The House of Delegates meeting then continued and included a “recognition of industry” by Carlson, who acknowledged corporate sponsors of the AOA, stating, “. . . education would not be possible without the support of corporations.” Among these corporations were diamond level sponsors Alcon and Vistakon and platinum level sponsors Essilor and Luxottica.

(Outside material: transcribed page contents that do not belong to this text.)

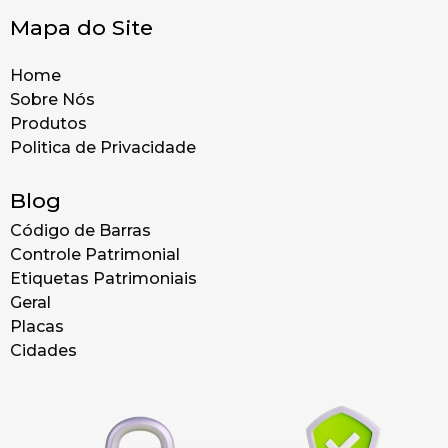
Mapa do Site
Home
Sobre Nós
Produtos
Politica de Privacidade
Blog
Código de Barras
Controle Patrimonial
Etiquetas Patrimoniais
Geral
Placas
Cidades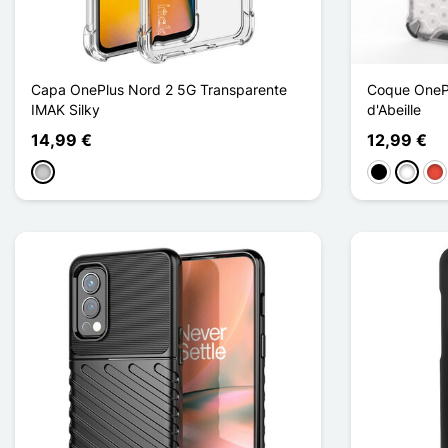
Capa OnePlus Nord 2 5G Transparente
Coque OnePl
IMAK Silky
d'Abeille
14,99 €
12,99 €
Transparente
Preto
Branco
Ve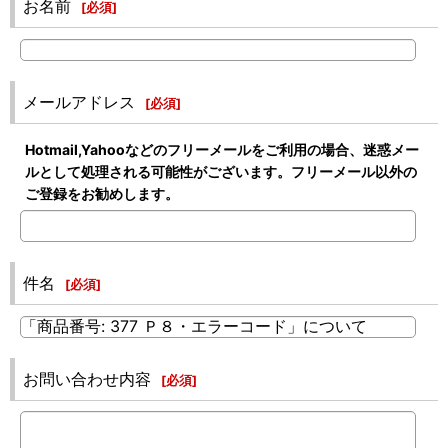
お名前
[
必須
]
メールアドレス
[
必須
]
Hotmail,Yahooなどのフリーメールをご利用の場合、迷惑メー
ルとして処理される可能性がございます。フリーメール以外の
ご登録をお勧めします。
件名
[
必須
]
お問い合わせ内容
[
必須
]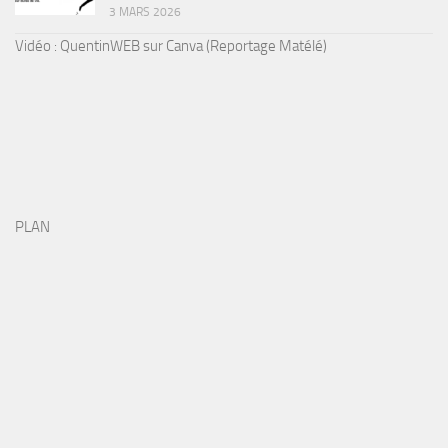
3 MARS 2026
Vidéo : QuentinWEB sur Canva (Reportage Matélé)
PLAN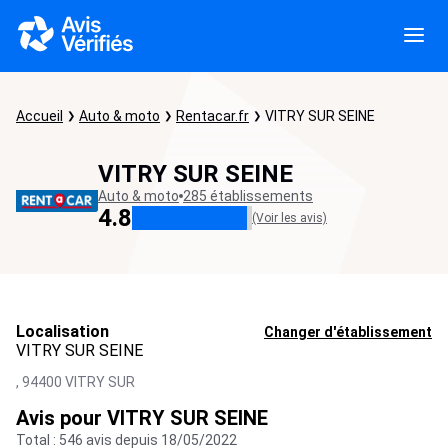
Accueil
Auto & moto
Rentacar.fr
VITRY SUR SEINE
VITRY SUR SEINE
Auto & moto
285 établissements
4.8
(Voir les avis)
Localisation
Changer d'établissement
VITRY SUR SEINE
,
94400
VITRY SUR
Avis pour VITRY SUR SEINE
Total : 546 avis depuis 18/05/2022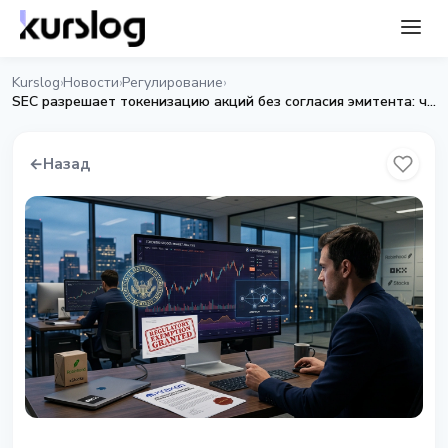
Kurslog
Новости
Регулирование
›
›
›
SEC разрешает токенизацию акций без согласия эмитента: что изменилось
←
Назад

That afternoon, immediate past president Joe Ellis, OD, announced the launch of a new AOA venture known as AOAExcel, that he described as “a wholly owned subsidiary of the AOA dedicated to supporting the business and career needs of the AOA members and reported on last week by
On Saturday June 30 the AOA House of Delegates passed two resolutions reaffirming the AOA’s commitment to defend the status of optometrists as physicians in federal law. Both resolutions were approved on a roll call vote with every vote cast in favor. The first calls for the AOA Board “to reaffirm and defend the physician status of optometrists by any and all available means.” The second resolution calls upon the
American Optometric Society (AOS) to join the AOA in petitioning a federal judge to correct his June 12, 2012, order stating optometrists “are not physicians.” That statement was included in a
summary judgment ruling issued by U.S. District Judge A. Howard Matz in a lawsuit filed by the AOS against the
American Board of Optometry.
AOA president Carlson said the two unanimous votes show the profession is united in its concern about the consequences of the lawsuit and the lawsuit’s potential to set back decades of successful advocacy by the AOA to advance the profession. “While most of the American Optometric Society lawsuit against the American Board of Optometry has been defeated even before going to trial, the lone remaining claim will damage the profession and disrupt AOA advocacy,” said Carlson. “The AOS lawsuit is no longer about board certification, rather it is about AOS legal tactics threatening our core identity and our future standing in all aspects of health care. Thus, no matter your personal opinion about board certification, the line has been crossed by the AOS, either by design or failure to consider the dangerous consequences of placing our status as physicians in jeopardy.” (For more, see Carlson’s message dated June 21, 2012
“AOS court case threatens our physician status.”)
Other activities during the AOA’s Optometry’s Meeting were a gathering held by the Optometric Historical Society, the annual board of directors meeting of the
Association of Schools and Colleges of Optometry, an all-day seminar presented by the
College of Optometrists in Vision Development Optometric Vision Therapy, the annual meeting of the
Accreditation Council on Optometric Education, the Shamir-sponsored exhibit hall grand opening wine and cheese reception, the
National Optometry Hall of Fame and Induction Ceremony, the Alcon-sponsored
Contact Lens and Cornea Section awards reception, and many other events. Next year’s Optometry’s Meeting will be held June 26 to 30, 2013, in San Diego.